• **REQUIRED ACTION**: Reproduce every line in the material below that holds "right".

• **DATASET RECORDS**:

****

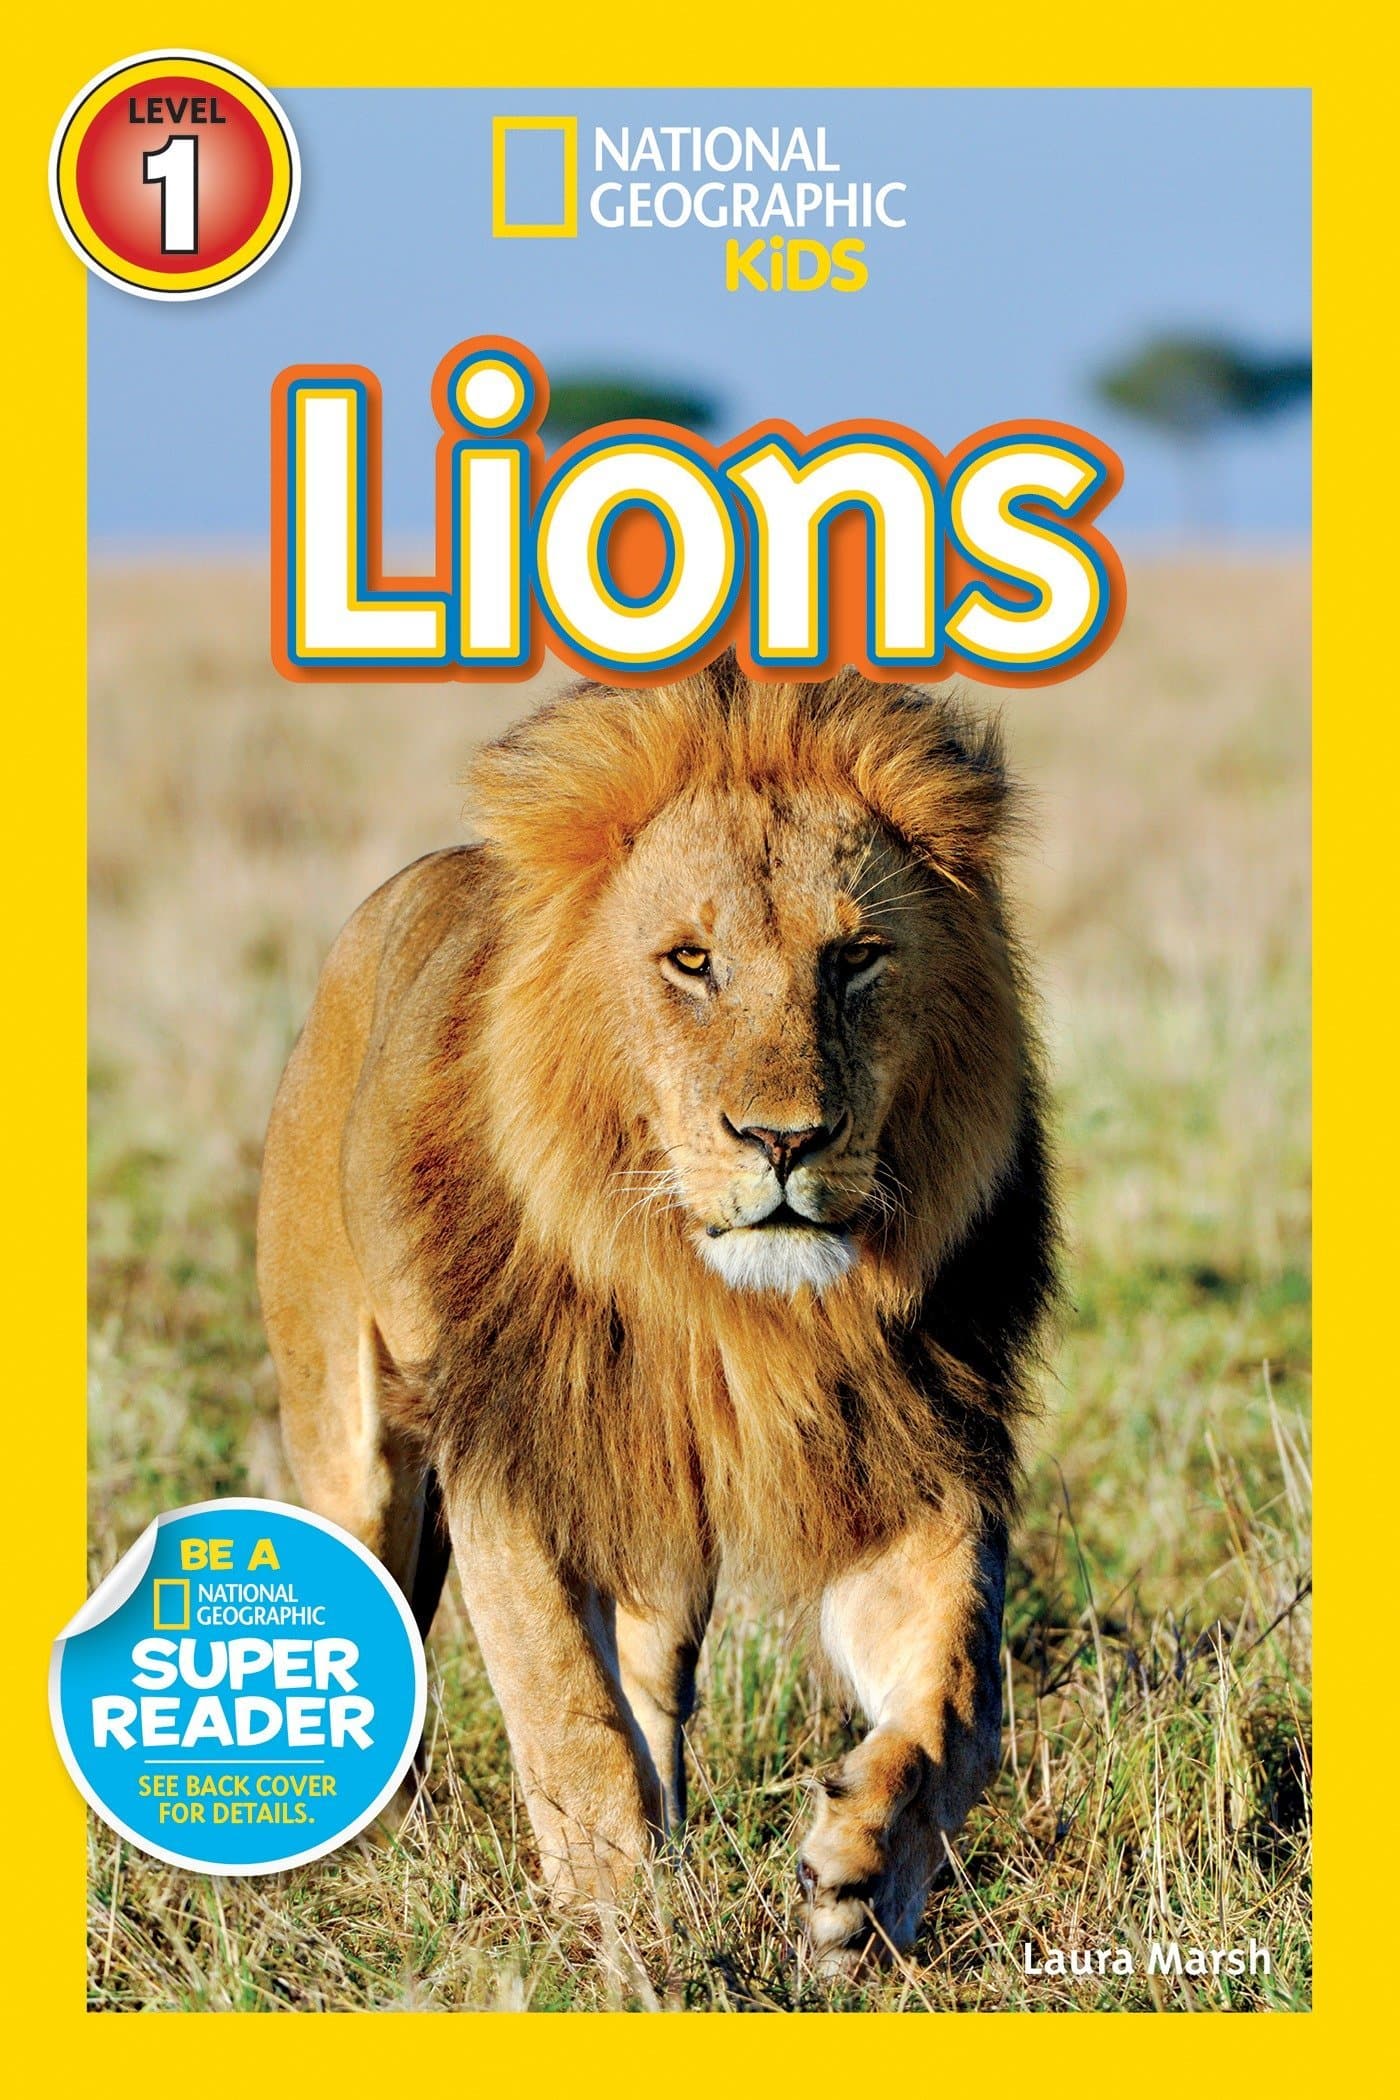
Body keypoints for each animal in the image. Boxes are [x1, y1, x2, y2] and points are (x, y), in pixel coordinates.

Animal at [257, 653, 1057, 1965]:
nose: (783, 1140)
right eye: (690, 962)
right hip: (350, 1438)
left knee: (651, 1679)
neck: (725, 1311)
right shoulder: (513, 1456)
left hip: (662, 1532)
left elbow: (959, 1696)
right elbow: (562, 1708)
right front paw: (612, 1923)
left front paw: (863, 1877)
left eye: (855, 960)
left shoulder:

****

• **EXERCISE RESPONSE**:
right eye: (690, 962)
right hip: (350, 1438)
right shoulder: (513, 1456)
right elbow: (562, 1708)
right front paw: (612, 1923)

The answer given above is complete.